| Passage du texte |

------------------------------

Les véhicules électriques sont plus polluants à construire à cause de leur batterie, 33 à 44% du CO2 émis lors de la construction des VE étant émis pour produire la batterie5. Au sein de la production de la batterie, 70 à 80 % des émissions de gaz à effet de serre sont dues à l’assemblage de la batterie et à la fabrication des cellules, qui sont des processus à forte intensité énergétique. 20 à 30 % des émissions restantes sont dues à l’extraction de matières premières telles que le lithium, le cobalt, le nickel et le cuivre6.

Usine

Concernant la production de la batterie, trois pays (Chine, Japon, Corée du Sud7) fabriquent 85 % des batteries du monde. Les émissions de gaz à effet de serre vont donc dépendre du mix énergétique de ces pays qui est encore très carboné. Les énergies fossiles représentent 70 % de la production d’électricité au Japon et en Corée du Sud tandis qu’elles en représentent 85 % en Chine8.

Si les batteries des véhicules électriques étaient fabriquées avec de l’électricité provenant de sources d’énergies renouvelables ou faiblement carbonées, les émissions de CO2 seraient alors drastiquement réduites pendant la phase de production. Ce n’est pas encore le cas aujourd’hui car la production de batteries reste très coûteuse, la filière n’étant pas aussi développée que celle des véhicules thermiques. Néanmoins, plus le marché des VE se développera, plus les économies d’échelles réalisées seront importantes. Cette baisse des coûts de production entrainera une baisse du prix de vente qui se traduira par une hausse de la demande de VE. Selon un sondage réalisé pour RTE, 73 % des Français trouvent le véhicule électrique trop cher9.

------------------------------

| Extrait de données |
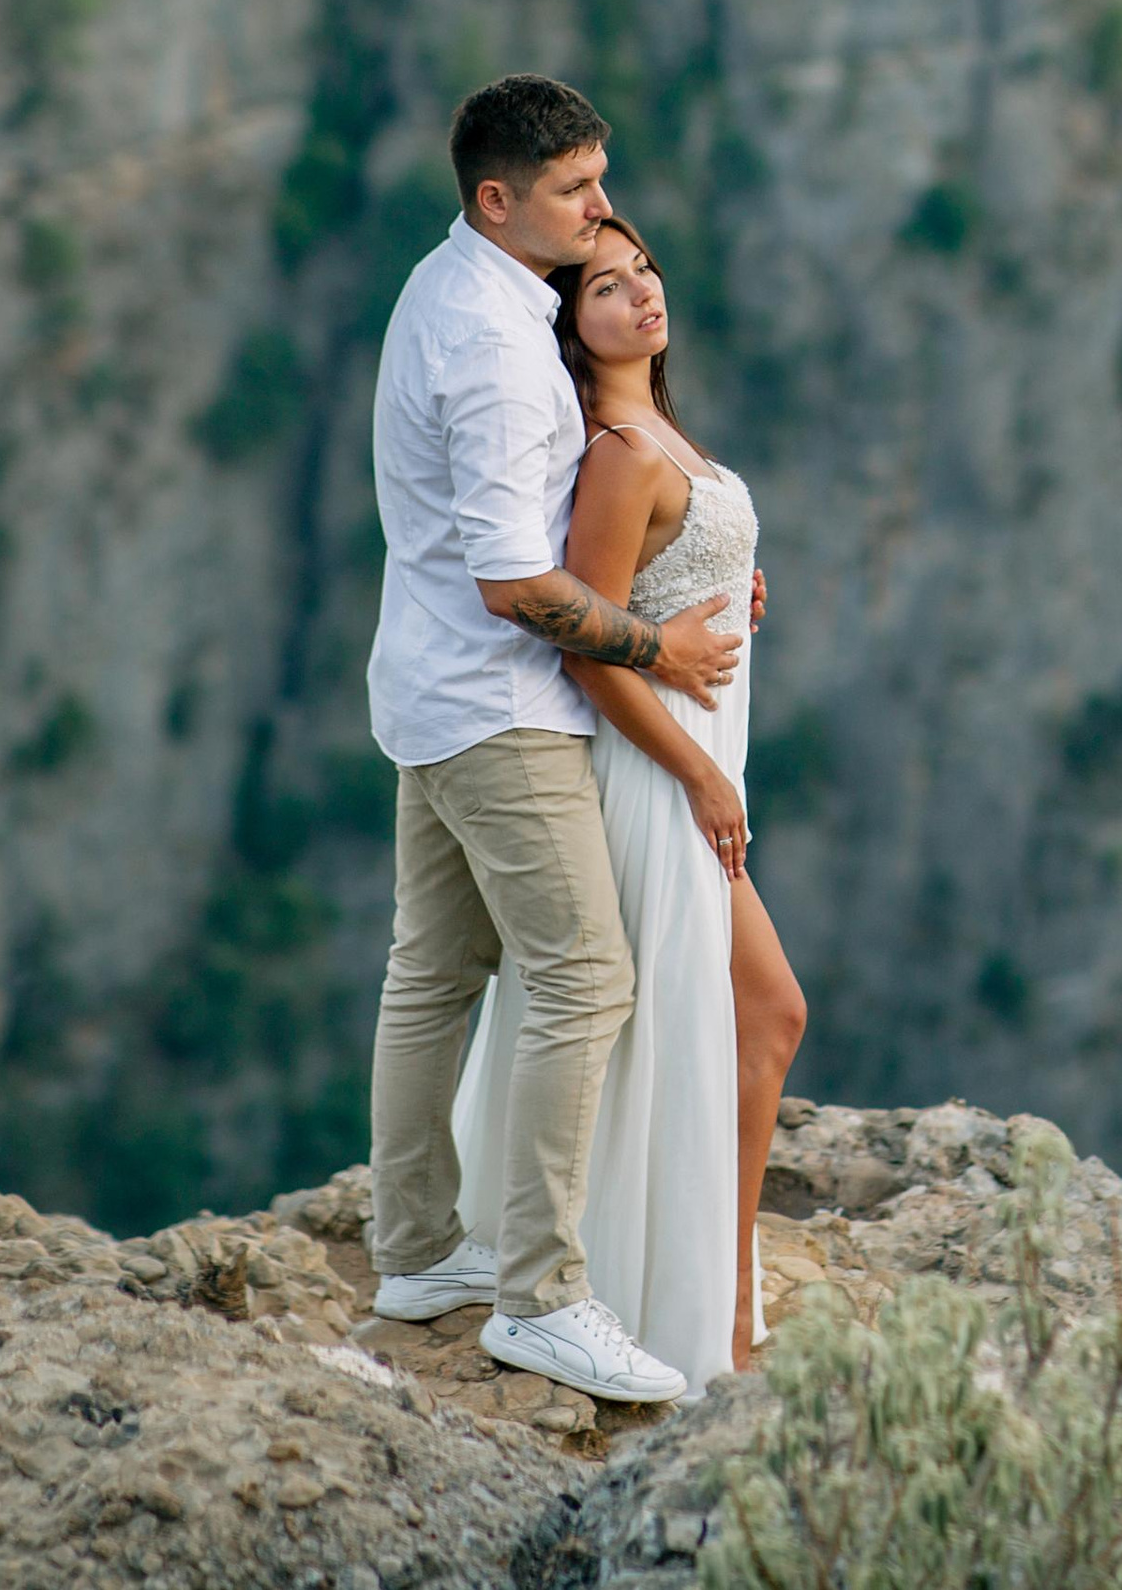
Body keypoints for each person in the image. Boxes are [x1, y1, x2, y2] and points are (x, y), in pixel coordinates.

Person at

------------------------------

| Travail à faire |
Recopiez fidèlement le passage de « Concernant la production » jusqu'à « 85 % en Chine8. », ces deux bouts de phrase compris. Servez-vous uniquement du passage pour répondre.

| Réponse rédigée |
Concernant la production de la batterie, trois pays (Chine, Japon, Corée du Sud7) fabriquent 85 % des batteries du monde. Les émissions de gaz à effet de serre vont donc dépendre du mix énergétique de ces pays qui est encore très carboné. Les énergies fossiles représentent 70 % de la production d’électricité au Japon et en Corée du Sud tandis qu’elles en représentent 85 % en Chine8.